= Velukkudi Krishnan =

Hindu religious scholar

Velukkudi Krishnan (born on 16 Aug 1963), sometimes rendered U. V. Velukkudi Krishnan Swamigal, is a Hindu Sri Vaishnava religious scholar.

== Biography ==
Krishnan was born in the village of Velukkudi in present-day Thiruvarur district. His preceptor is Sholinghur Sri Doddacharyan Swamigal from the lineage of the acharya associated with the Doddacharyar Sevai in the Kanchipuram Varadaraja Swami Garuda sevai. He delivers lectures in person, distributes them on compact disc and MP3, and broadcasts them on TV channels of Vijay TV, Sri Venkateswara Bhakthi Channel 2 Tamil (SVBC 2 Tamil) and Podhigai TV. His program called 'guru parampara' in svbc 2 Tamil, broadcast across Tamil Nadu. He operates the Kinchitkaram Trust, which translates, publishes, and distributes religious materials, conducts classes, and locates and maintains temples and other religious and historic sites. He is known for his meticulous and chaste rendering of the Vedas, the Upanishads, Naalayira Divya Prabandham, and the Puranas, frequently including human perspectives in his upanyasams.

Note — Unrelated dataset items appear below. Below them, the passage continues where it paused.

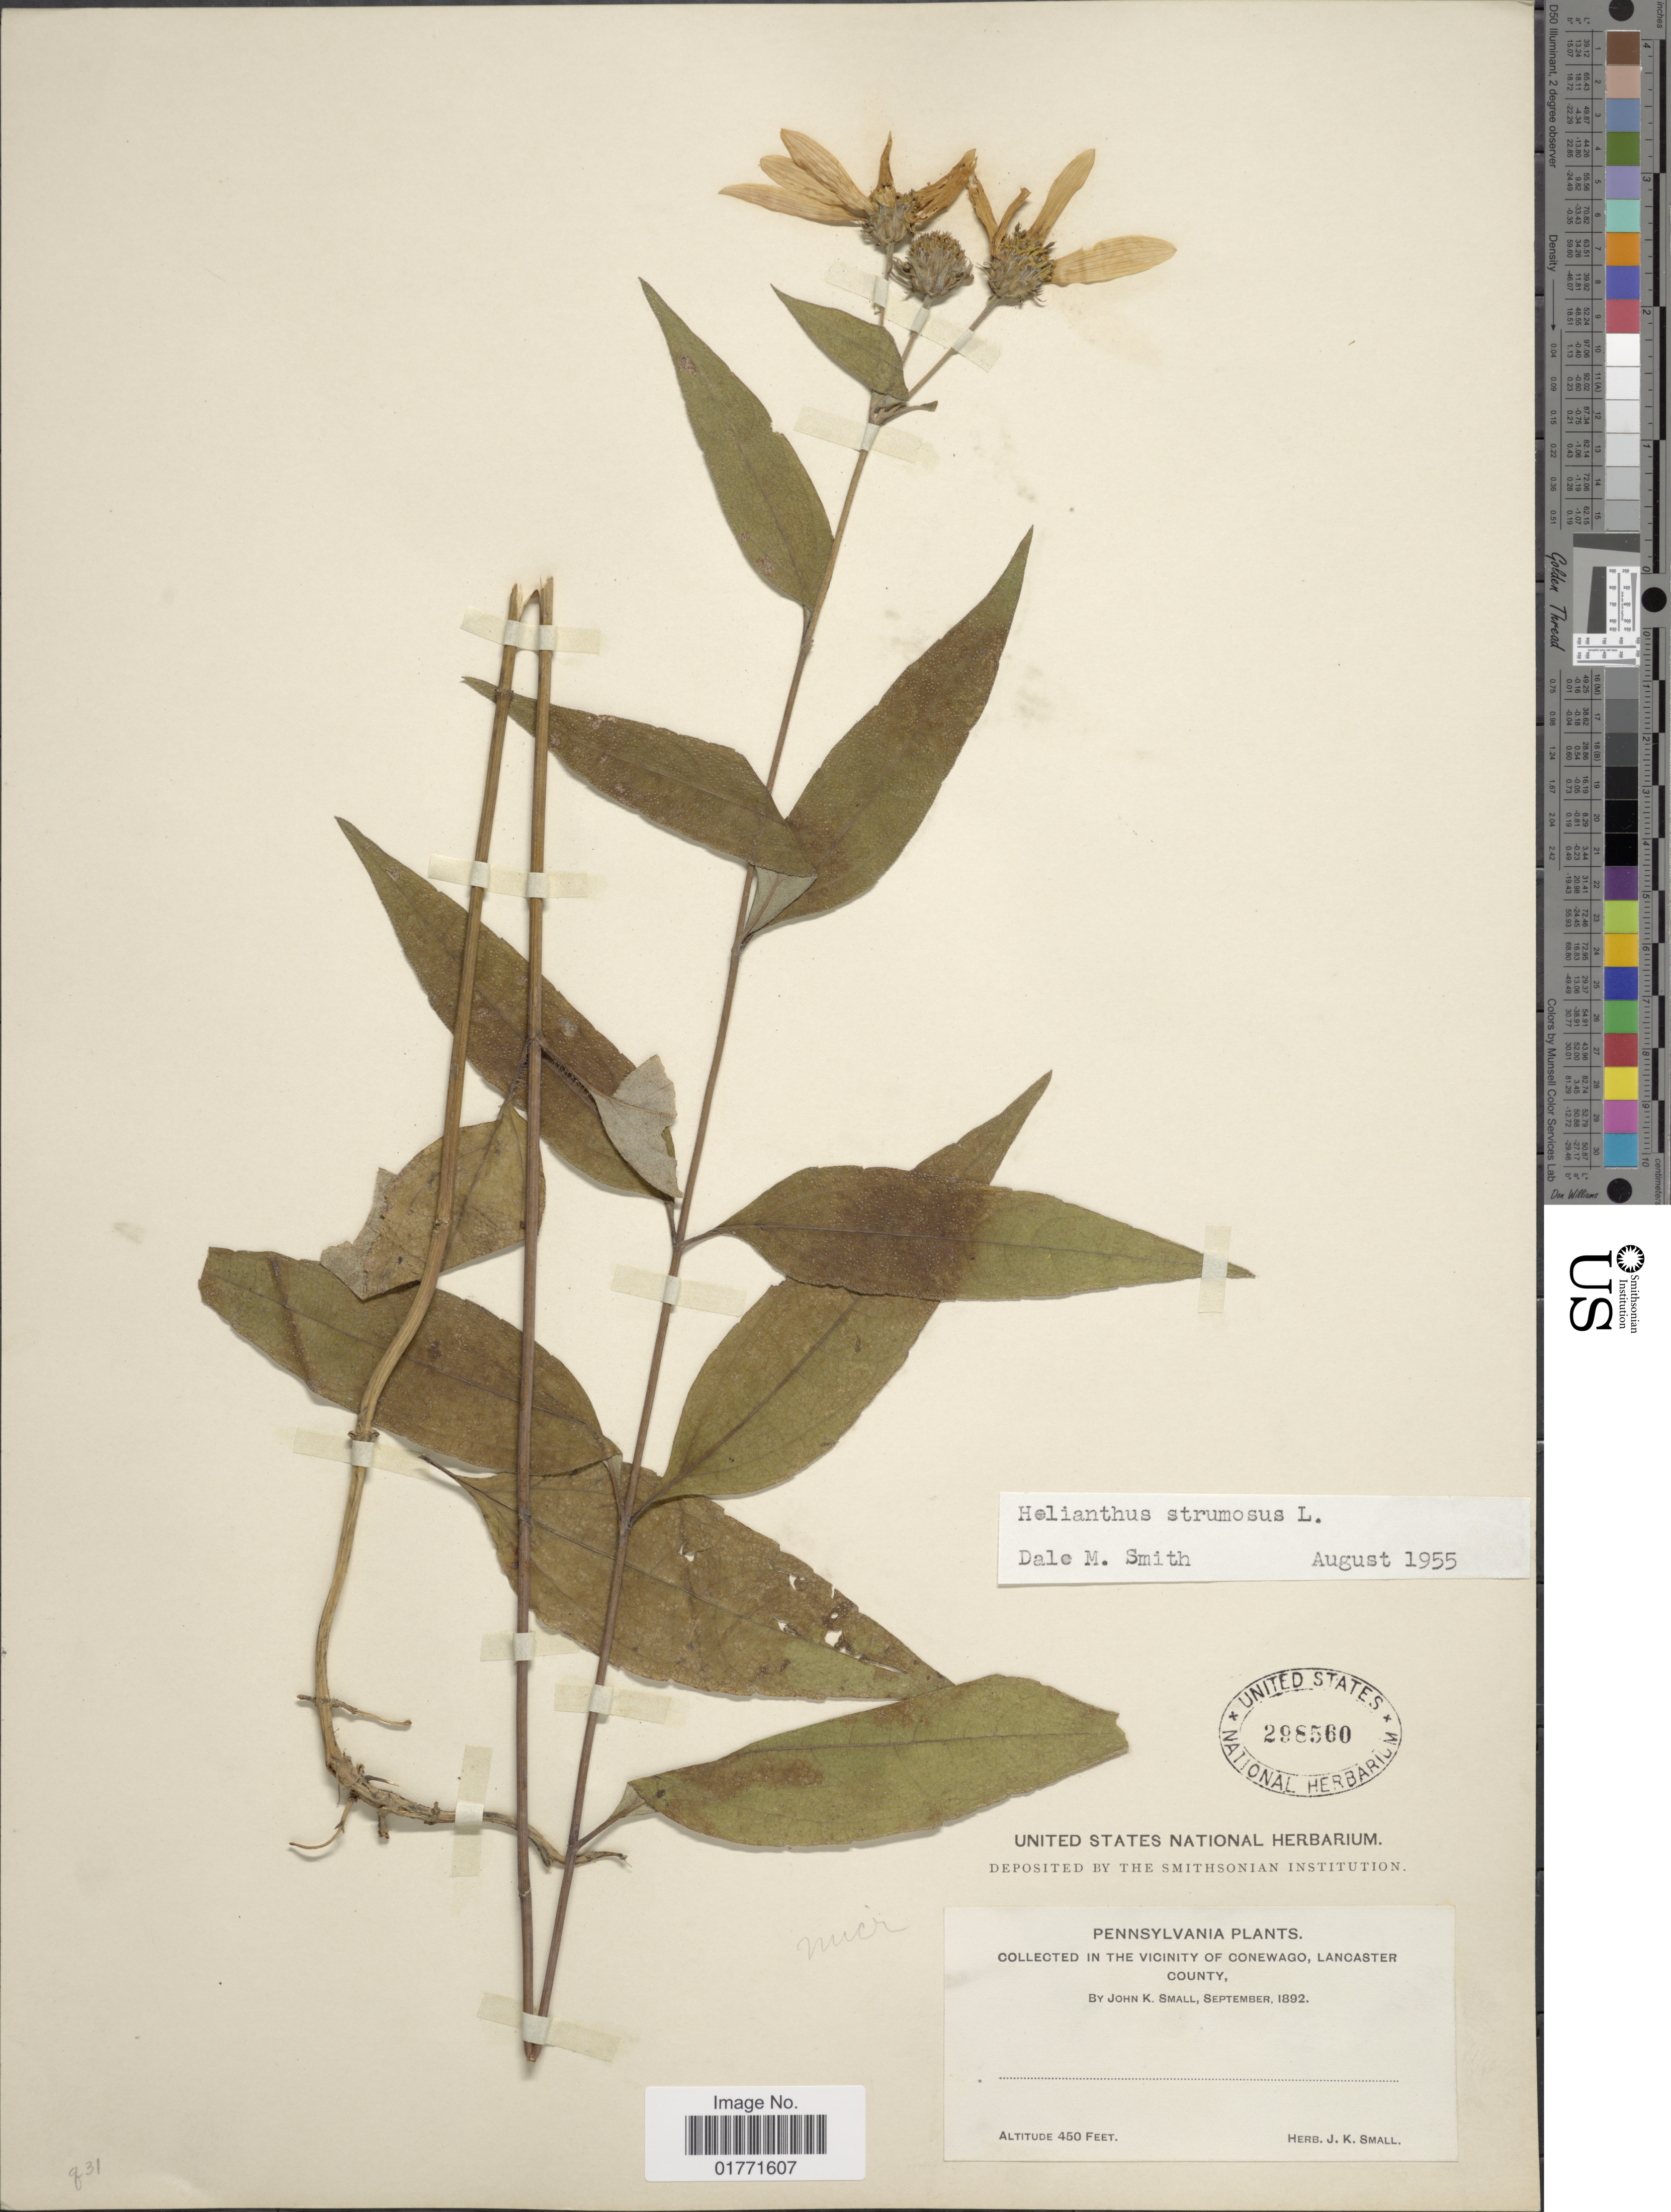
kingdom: Plantae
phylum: Tracheophyta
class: Magnoliopsida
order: Asterales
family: Asteraceae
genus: Helianthus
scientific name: Helianthus strumosus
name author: L.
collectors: J. K. Small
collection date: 1892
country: United States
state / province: Pennsylvania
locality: Pennsylvania, in the vicinity of Conewago, Lancaster County.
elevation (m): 137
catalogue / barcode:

Krishnan's father, Velukkudi Varadachariar, was also noted as a Vedic scholar. Krishnan was given both a religious and latest education, after which he went to work as a chartered accountant. After his father's death in 1991, the 28-year-old Krishnan began delivering lectures. Finding that his accounting career conflicted with his religious life, he left his job in 1996 to devote himself full-time to religious work.

Krishnan speaks Sanskrit, Tamil, and English, and lectures and distributes recordings in both of the latter languages. He has lectured in a number of foreign countries, including the United States, Canada, the UK, Singapore, UAE, Bahrain, Australia, and Oman. He lives in the temple city of Srirangam in Tamil Nadu.